>>>

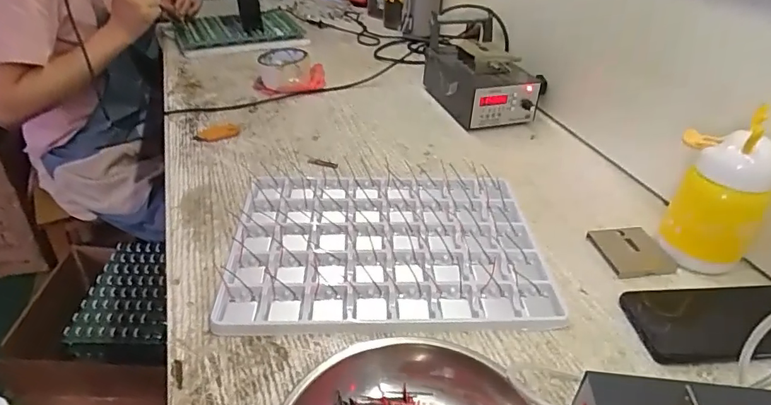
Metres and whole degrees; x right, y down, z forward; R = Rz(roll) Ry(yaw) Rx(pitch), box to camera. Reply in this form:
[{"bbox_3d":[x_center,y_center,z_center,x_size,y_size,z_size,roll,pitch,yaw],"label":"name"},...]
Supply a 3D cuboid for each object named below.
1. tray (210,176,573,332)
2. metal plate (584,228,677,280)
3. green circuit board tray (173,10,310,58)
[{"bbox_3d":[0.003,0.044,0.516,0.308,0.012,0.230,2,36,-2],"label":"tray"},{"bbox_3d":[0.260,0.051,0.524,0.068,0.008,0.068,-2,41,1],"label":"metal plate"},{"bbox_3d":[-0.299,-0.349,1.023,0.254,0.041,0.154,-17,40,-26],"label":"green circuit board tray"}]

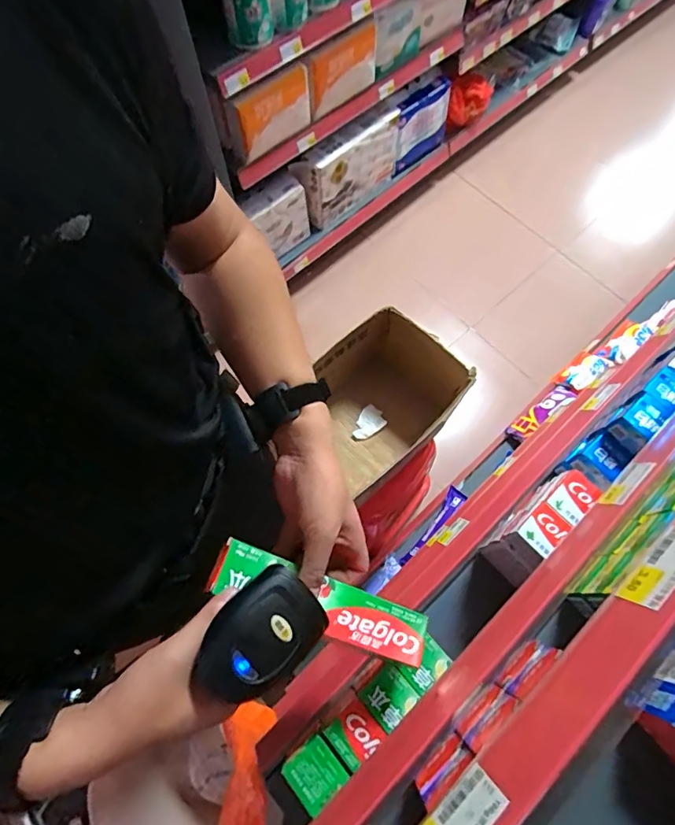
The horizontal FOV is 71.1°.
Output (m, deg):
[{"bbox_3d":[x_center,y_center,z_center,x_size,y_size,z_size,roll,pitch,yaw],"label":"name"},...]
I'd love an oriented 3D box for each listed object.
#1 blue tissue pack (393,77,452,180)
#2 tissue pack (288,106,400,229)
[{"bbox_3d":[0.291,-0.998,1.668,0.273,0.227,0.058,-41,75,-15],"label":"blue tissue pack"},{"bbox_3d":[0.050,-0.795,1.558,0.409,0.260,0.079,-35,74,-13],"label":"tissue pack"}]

<<<
>>>

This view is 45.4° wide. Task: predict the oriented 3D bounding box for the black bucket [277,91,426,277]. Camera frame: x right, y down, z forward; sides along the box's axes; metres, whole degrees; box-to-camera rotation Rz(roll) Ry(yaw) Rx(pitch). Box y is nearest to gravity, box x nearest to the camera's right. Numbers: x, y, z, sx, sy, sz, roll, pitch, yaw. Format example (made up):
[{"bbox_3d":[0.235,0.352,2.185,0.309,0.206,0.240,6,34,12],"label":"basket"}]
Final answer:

<<<

REQUIRED WORK
When a line in the listing has the word "object", return that line.

FINAL ANSWER
Supply a 3D cuboid for each object named below.
I'd love an oriented 3D box for each listed object.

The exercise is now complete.